■ Available data
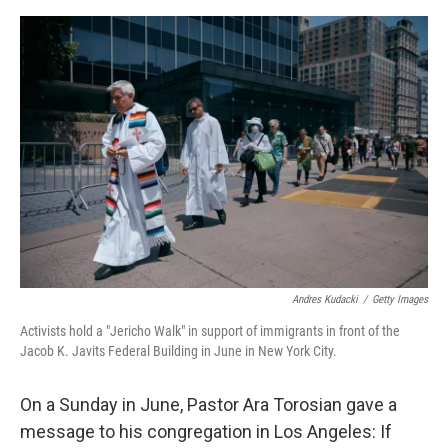
e
d
r
I
n
Andres Kudacki
/
Getty Images
Activists hold a "Jericho Walk" in support of immigrants in front of the
Jacob K. Javits Federal Building in June in New York City.
On a Sunday in June, Pastor Ara Torosian gave a
message to his congregation in Los Angeles: If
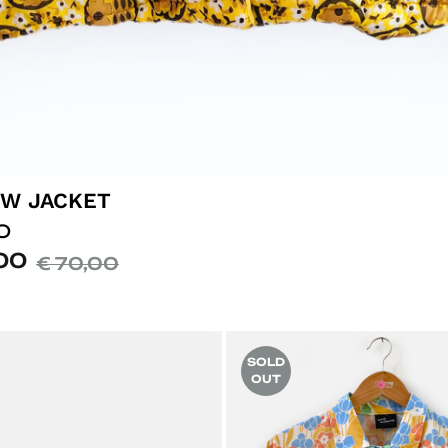
W JACKET
O
00
€
70,00
SOLD
OUT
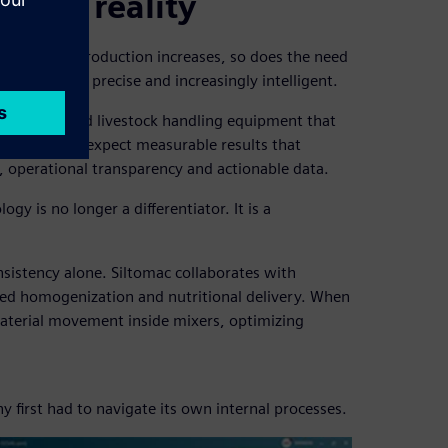
stock reality
 growing. As production increases, so does the need
are robust, precise and increasingly intelligent.
r spreaders and livestock handling equipment that
k producers expect measurable results that
y, operational transparency and actionable data.
gy is no longer a differentiator. It is a
nsistency alone. Siltomac collaborates with
 feed homogenization and nutritional delivery. When
aterial movement inside mixers, optimizing
y first had to navigate its own internal processes.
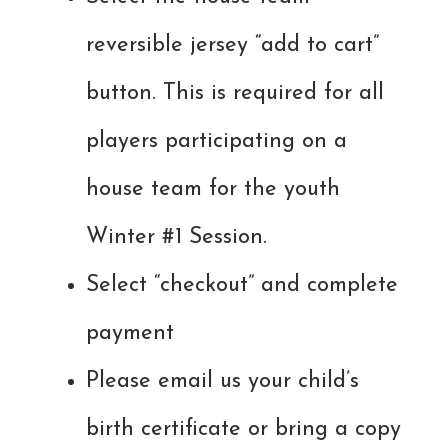
reversible jersey “add to cart”
button. This is required for all
players participating on a
house team for the youth
Winter #1 Session.
Select “checkout” and complete
payment
Please email us your child’s
birth certificate or bring a copy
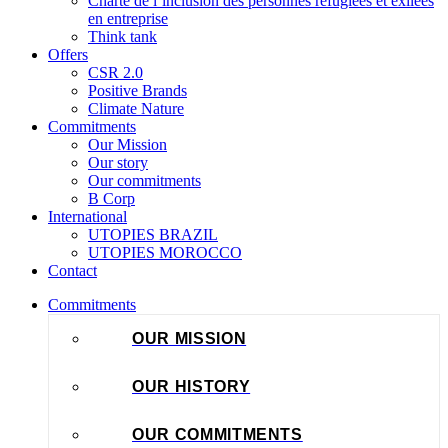
Charte de l’inclusion des personnes réfugiées et exilées
en entreprise
Think tank
Offers
CSR 2.0
Positive Brands
Climate Nature
Commitments
Our Mission
Our story
Our commitments
B Corp
International
UTOPIES BRAZIL
UTOPIES MOROCCO
Contact
Commitments
OUR MISSION
OUR HISTORY
OUR COMMITMENTS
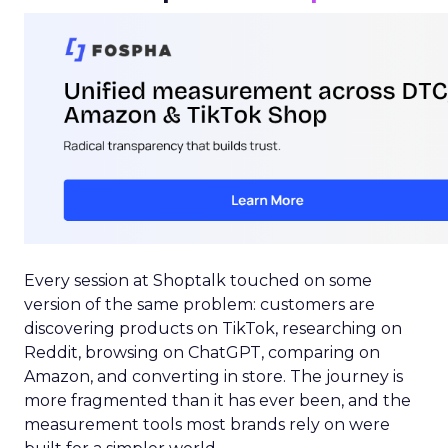
Every session at Shoptalk touched on some
version of the same problem: customers are
discovering products on TikTok, researching on
Reddit, browsing on ChatGPT, comparing on
Amazon, and converting in store. The journey is
more fragmented than it has ever been, and the
measurement tools most brands rely on were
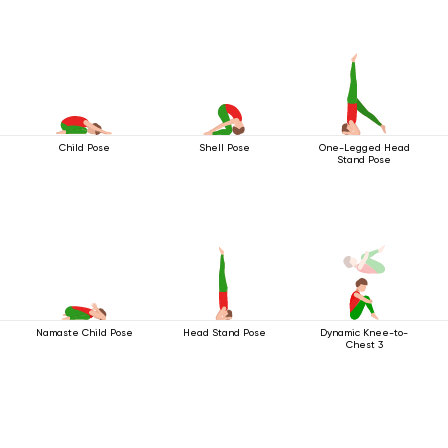
Child Pose
Shell Pose
One-Legged Head
Stand Pose
Namaste Child Pose
Head Stand Pose
Dynamic Knee-to-
Chest 3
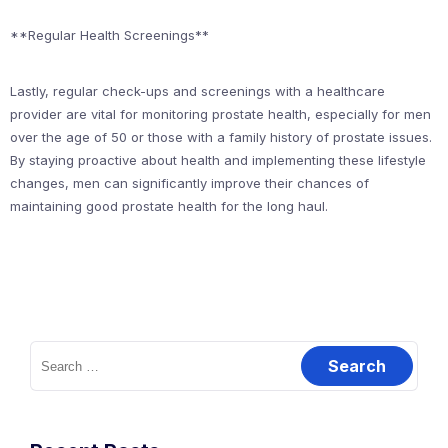
**Regular Health Screenings**
Lastly, regular check-ups and screenings with a healthcare
provider are vital for monitoring prostate health, especially for men
over the age of 50 or those with a family history of prostate issues.
By staying proactive about health and implementing these lifestyle
changes, men can significantly improve their chances of
maintaining good prostate health for the long haul.
Search
for:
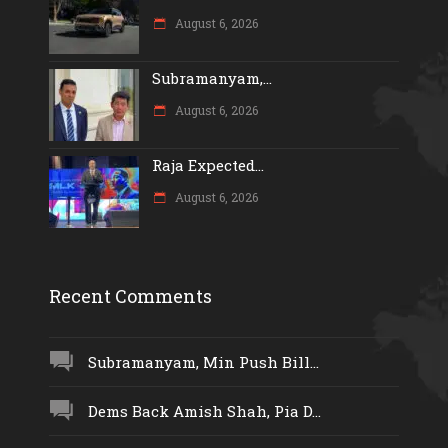
August 6, 2026
Subramanyam,...
August 6, 2026
Raja Expected...
August 6, 2026
Recent Comments
Subramanyam, Min Push Bill...
Dems Back Amish Shah, Pia D...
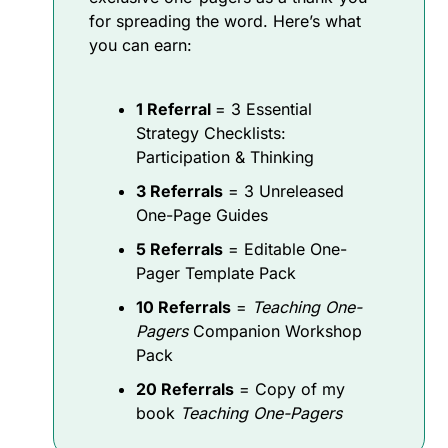
for spreading the word. Here’s what 
you can earn:
1 Referral 
= 3 Essential 
Strategy Checklists: 
Participation & Thinking
3 Referrals
 = 3 Unreleased 
One-Page Guides
5 Referrals
 = Editable One-
Pager Template Pack
10 Referrals
 = 
Teaching One-
Pagers
 Companion Workshop 
Pack
20 Referrals
 = Copy of my 
book 
Teaching One-Pagers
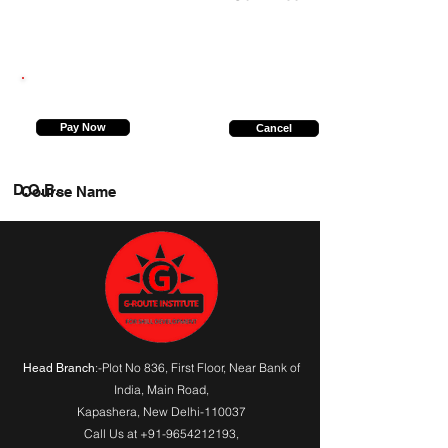
8178521353
Pay Now
Cancel
D.O.B.
Course Name
:-Plot No 836, First Floor, Near Bank of
Head Branch
India,
Main Road
,
Kapashera, New Delhi-110037
Call Us at
+91-9654212193
,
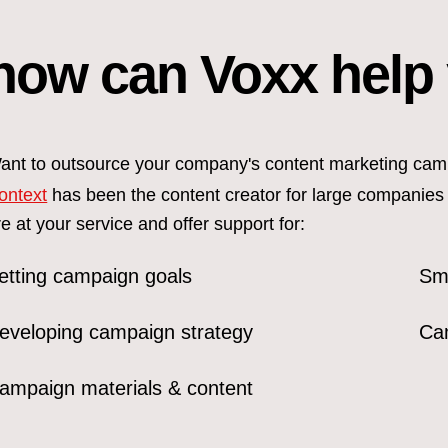
how can Voxx help
ant to outsource your company's content marketing cam
ontext
has been the content creator for large companies
re at your service and offer support for:
etting campaign goals
Smo
eveloping campaign strategy
Ca
ampaign materials & content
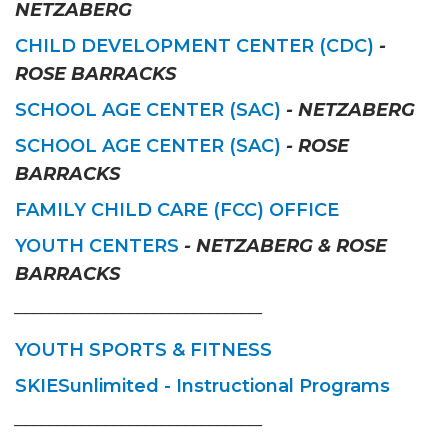
NETZABERG
CHILD DEVELOPMENT CENTER (CDC)
-
ROSE BARRACKS
SCHOOL AGE CENTER (SAC)
- NETZABERG
SCHOOL AGE CENTER (SAC)
- ROSE
BARRACKS
FAMILY CHILD CARE (FCC) OFFICE
YOUTH CENTERS
- NETZABERG & ROSE
BARRACKS
_______________________________
YOUTH SPORTS & FITNESS
SKIESunlimited - Instructional Programs
_______________________________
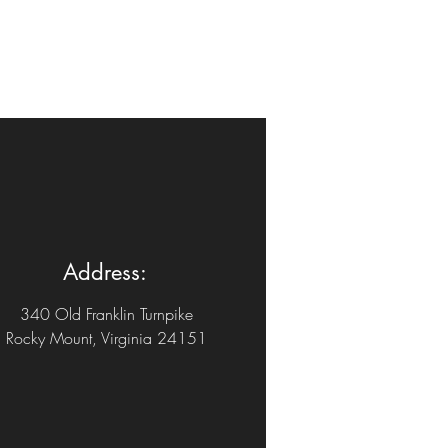
Address:
340 Old Franklin Turnpike
Rocky Mount, Virginia 24151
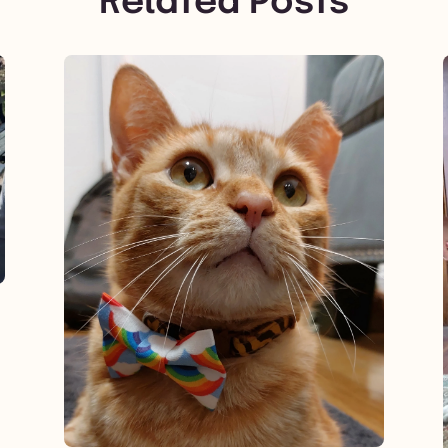
Related Posts
View post.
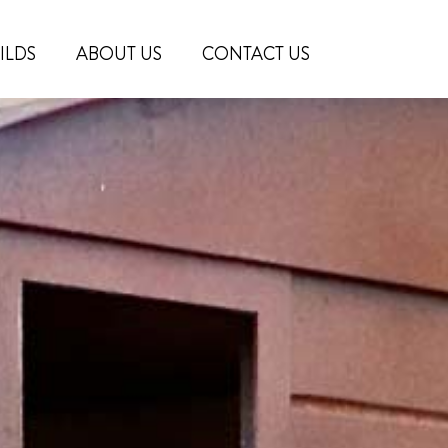
ILDS
ABOUT US
CONTACT US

■ Assignment
Each record above should be returned unchanged, except that the pictures are dropped.

■ Response to the exercise
e
d
r
I
n
Andres Kudacki
/
Getty Images
Activists hold a "Jericho Walk" in support of immigrants in front of the
Jacob K. Javits Federal Building in June in New York City.
On a Sunday in June, Pastor Ara Torosian gave a
message to his congregation in Los Angeles: If
W JACKET
O
00
€
70,00
SOLD
OUT
stock reality
 growing. As production increases, so does the need
are robust, precise and increasingly intelligent.
r spreaders and livestock handling equipment that
k producers expect measurable results that
y, operational transparency and actionable data.
gy is no longer a differentiator. It is a
nsistency alone. Siltomac collaborates with
 feed homogenization and nutritional delivery. When
aterial movement inside mixers, optimizing
y first had to navigate its own internal processes.
reversible jersey “add to cart”
button. This is required for all
players participating on a
house team for the youth
Winter #1 Session.
Select “checkout” and complete
payment
Please email us your child’s
birth certificate or bring a copy
Charte de l’inclusion des personnes réfugiées et exilées
en entreprise
Think tank
Offers
CSR 2.0
Positive Brands
Climate Nature
Commitments
Our Mission
Our story
Our commitments
B Corp
International
UTOPIES BRAZIL
UTOPIES MOROCCO
Contact
Commitments
OUR MISSION
OUR HISTORY
OUR COMMITMENTS
Every session at Shoptalk touched on some
version of the same problem: customers are
discovering products on TikTok, researching on
Reddit, browsing on ChatGPT, comparing on
Amazon, and converting in store. The journey is
more fragmented than it has ever been, and the
measurement tools most brands rely on were
Child Pose
Shell Pose
One-Legged Head
Stand Pose
Namaste Child Pose
Head Stand Pose
Dynamic Knee-to-
Chest 3
**Regular Health Screenings**
Lastly, regular check-ups and screenings with a healthcare
provider are vital for monitoring prostate health, especially for men
over the age of 50 or those with a family history of prostate issues.
By staying proactive about health and implementing these lifestyle
changes, men can significantly improve their chances of
maintaining good prostate health for the long haul.
Search
for:
August 6, 2026
Subramanyam,...
August 6, 2026
Raja Expected...
August 6, 2026
Recent Comments
Subramanyam, Min Push Bill...
Dems Back Amish Shah, Pia D...
for spreading the word. Here’s what 
you can earn:
1 Referral 
= 3 Essential 
Strategy Checklists: 
Participation & Thinking
3 Referrals
 = 3 Unreleased 
One-Page Guides
5 Referrals
 = Editable One-
Pager Template Pack
10 Referrals
 = 
Teaching One-
Pagers
 Companion Workshop 
Pack
20 Referrals
 = Copy of my 
book 
Teaching One-Pagers
8178521353
Pay Now
Cancel
D.O.B.
Course Name
:-Plot No 836, First Floor, Near Bank of
Head Branch
India,
Main Road
,
Kapashera, New Delhi-110037
Call Us at
+91-9654212193
,
how can Voxx help
ant to outsource your company's content marketing cam
ontext
has been the content creator for large companies
re at your service and offer support for:
etting campaign goals
Smo
eveloping campaign strategy
Ca
ampaign materials & content
NETZABERG
CHILD DEVELOPMENT CENTER (CDC)
-
ROSE BARRACKS
SCHOOL AGE CENTER (SAC)
- NETZABERG
SCHOOL AGE CENTER (SAC)
- ROSE
BARRACKS
FAMILY CHILD CARE (FCC) OFFICE
YOUTH CENTERS
- NETZABERG & ROSE
BARRACKS
_______________________________
YOUTH SPORTS & FITNESS
SKIESunlimited - Instructional Programs
_______________________________
Address:
340 Old Franklin Turnpike
Rocky Mount, Virginia 24151
Related Posts
View post.
ILDS
ABOUT US
CONTACT US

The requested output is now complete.